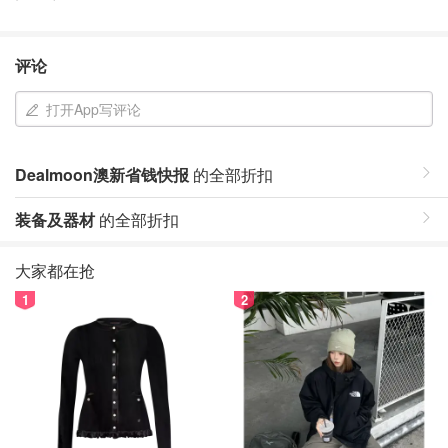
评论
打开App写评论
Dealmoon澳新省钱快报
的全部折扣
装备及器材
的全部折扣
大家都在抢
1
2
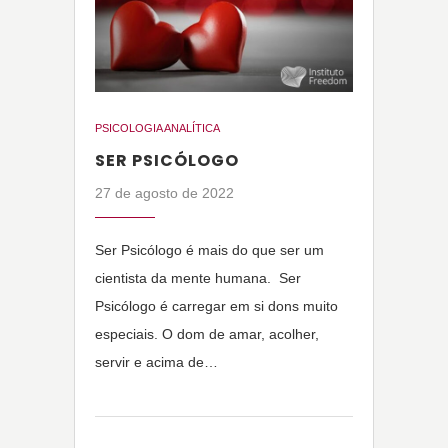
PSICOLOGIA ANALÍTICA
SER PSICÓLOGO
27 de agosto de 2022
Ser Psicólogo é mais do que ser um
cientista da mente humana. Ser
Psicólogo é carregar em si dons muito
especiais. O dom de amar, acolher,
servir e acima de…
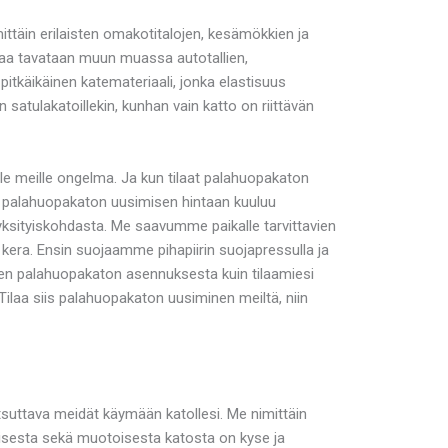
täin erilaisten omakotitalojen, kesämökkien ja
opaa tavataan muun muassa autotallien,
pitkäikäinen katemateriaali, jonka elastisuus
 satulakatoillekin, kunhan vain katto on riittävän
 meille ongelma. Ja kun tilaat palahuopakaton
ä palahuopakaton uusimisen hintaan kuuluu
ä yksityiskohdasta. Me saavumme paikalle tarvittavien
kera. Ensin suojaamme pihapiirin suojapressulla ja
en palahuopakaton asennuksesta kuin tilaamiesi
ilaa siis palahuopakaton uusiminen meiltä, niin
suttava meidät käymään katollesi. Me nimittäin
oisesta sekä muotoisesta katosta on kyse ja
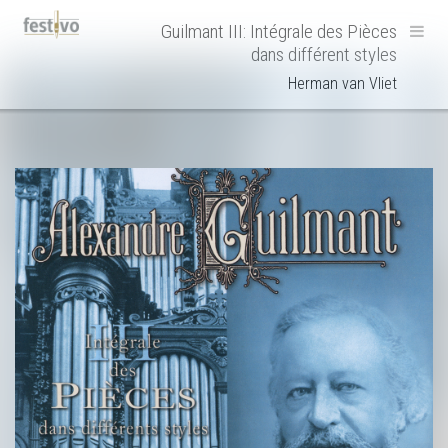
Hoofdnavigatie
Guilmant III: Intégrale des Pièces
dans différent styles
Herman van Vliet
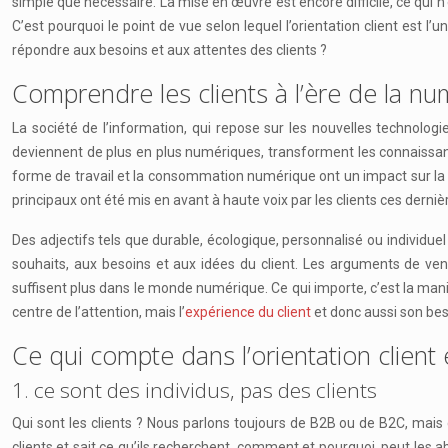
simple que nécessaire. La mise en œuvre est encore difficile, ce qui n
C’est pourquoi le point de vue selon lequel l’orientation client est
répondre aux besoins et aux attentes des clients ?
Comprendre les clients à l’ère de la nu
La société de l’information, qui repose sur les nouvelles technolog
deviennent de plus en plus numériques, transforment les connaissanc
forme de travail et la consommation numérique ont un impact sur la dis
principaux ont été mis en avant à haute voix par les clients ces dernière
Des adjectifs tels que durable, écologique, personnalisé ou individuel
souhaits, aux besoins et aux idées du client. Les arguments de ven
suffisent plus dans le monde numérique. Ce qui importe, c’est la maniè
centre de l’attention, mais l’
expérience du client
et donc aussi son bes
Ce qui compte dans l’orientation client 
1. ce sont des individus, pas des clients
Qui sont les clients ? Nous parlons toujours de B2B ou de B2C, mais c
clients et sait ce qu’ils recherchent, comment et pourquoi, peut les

───

Required work: Turn the lines of the material above, from the one containing "PSICOLOGIA ANALÍTICA" through the one containing "servir e acima de…", into a numbered list, skipping any blank lines.

Exercise result:
1. PSICOLOGIA ANALÍTICA
2. SER PSICÓLOGO
3. 27 de agosto de 2022
4. Ser Psicólogo é mais do que ser um
5. cientista da mente humana. Ser
6. Psicólogo é carregar em si dons muito
7. especiais. O dom de amar, acolher,
8. servir e acima de…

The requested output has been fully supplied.